In this case, the error does not require reversal for the reasons that follow. First, it is apparent from our review of the record that defendant was allowed to inquire extensively as to Dr. Brown’s opinion concerning whether the certificate of analysis could have been erroneous. The defendant effectively placed in doubt the accuracy of that document and implied that the breath analysis was at least questionable. By means of leading questions, defendant accomplished indirectly what he could not accomplish by direct impeachment with prior inconsistent statements. We find no manifest prejudice here as a result of the limitation on his ability to cross-examine Dr. Brown. See, e.g., People v. Dowdy (1986), 140 Ill. App. 3d 631, 636, 488 N.E.2d 1326.

Second, the trial court entered a conviction and sentence only on the DUI charge, and no judgment was entered on the charge of having a blood-alcohol concentration of 0.10 or more. Where the jury is properly instructed, it can be reasonably assumed that the jury considered the evidence sustaining the DUI charge independently from the evidence supporting the charge related to the blood-alcohol concentration. (See People v. Foley (1987), 152 Ill. App. 3d 354, 356-57, 504 N.E.2d 254.) Defendant presents no evidence of jury confusion in the record, nor does he complain of the jury instructions given. We will therefore not speculate as to the rationale for the jury’s verdict.

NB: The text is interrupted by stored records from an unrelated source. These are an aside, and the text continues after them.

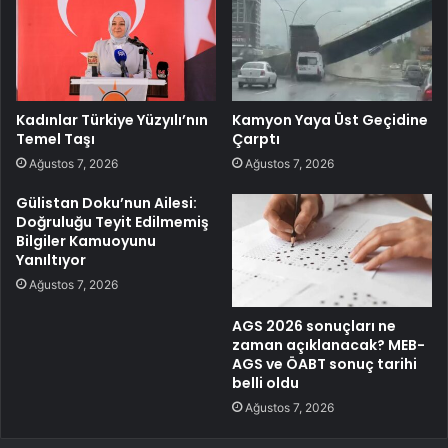
Kadınlar Türkiye Yüzyılı’nın
Kamyon Yaya Üst Geçidine
Temel Taşı
Çarptı
Ağustos 7, 2026
Ağustos 7, 2026
Gülistan Doku’nun Ailesi:
Doğruluğu Teyit Edilmemiş
Bilgiler Kamuoyunu
Yanıltıyor
Ağustos 7, 2026
AGS 2026 sonuçları ne
zaman açıklanacak? MEB-
AGS ve ÖABT sonuç tarihi
belli oldu
Ağustos 7, 2026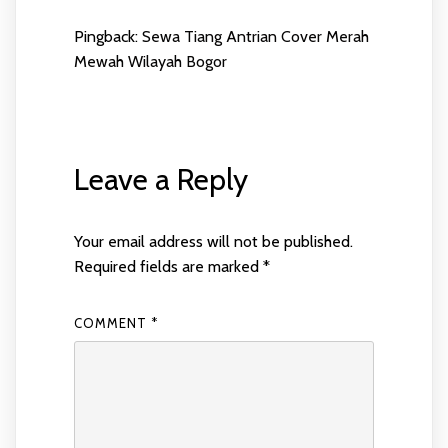
Pingback:
Sewa Tiang Antrian Cover Merah
Mewah Wilayah Bogor
Leave a Reply
Your email address will not be published.
Required fields are marked
*
COMMENT
*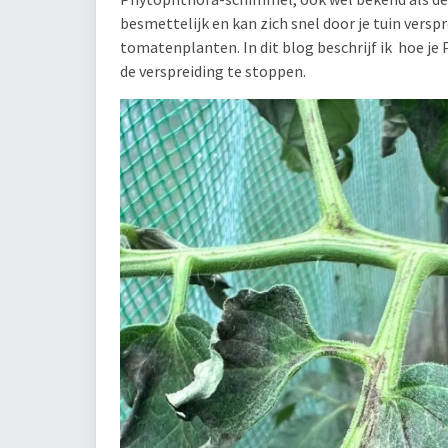
besmettelijk en kan zich snel door je tuin verspr
tomatenplanten. In dit blog beschrijf ik hoe j
de verspreiding te stoppen.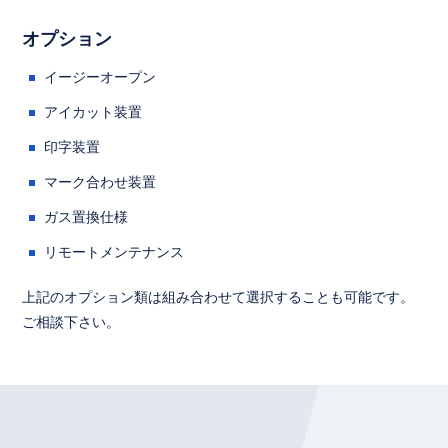
オプション
イージーオープン
アイカット装置
印字装置
マーク合わせ装置
ガス置換仕様
リモートメンテナンス
上記のオプション類は組み合わせて選択することも可能です。
ご相談下さい。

*767Third, defendant presents an incomplete record which prevents us from determining whether the remaining evidence was so overwhelming that it would have supported the convictions despite the claimed error. (See People v. Wilkerson (1981), 87 Ill. 2d 151, 157, 429 N.E.2d 526; People v. Saulsburry (1989), 178 Ill. App. 3d 857, 863, 533 N.E.2d 1154.) Instead, we have had to limit our inquiry, focusing only on the error itself to see if it might have reasonably contributed to the conviction. As a reviewing court, we are not required to isolate the particular limitation on cross-examination to determine whether reversible error occurred. Rather, we will review the entire record to see if the jury was made aware of adequate factors concerning the relevant areas of impeachment. People v. Harris (1988), 123 Ill. 2d 113, 145, 526 N.E.2d 335.

The record does not disclose the testimony given by the defendant or by the arresting officer, and any doubt arising from the incompleteness of the record will be resolved against appellant. (People v. Anderson (1977), 51 Ill. App. 3d 621, 623, 366 N.E.2d 900.) Additionally, we are satisfied that, based on the record provided, no reasonable doubt exists that the restriction on defendant’s cross-examination of Dr. Brown could have influenced the jury’s determination of guilt. We conclude that the error was harmless. (People v. Scarpelli (1980), 82 Ill. App. 3d 689, 696-97, 402 N.E.2d 915.) Accordingly, we affirm the judgment as to the DUI conviction. In view of our determination that it was harmless error for the trial court to preclude defendant from impeaching Dr. Brown under Rule 238, we need not address his other argument that it was also error to do so pursuant to section 115 — 10.1 of the Code (Ill. Rev. Stat. 1987, ch. 38, par. 115 — 10.1).

For the foregoing reasons, we affirm the judgment of the circuit court of Du Page County.

Affirmed.

UNVERZAGT, P.J., and INGLIS, J., concur.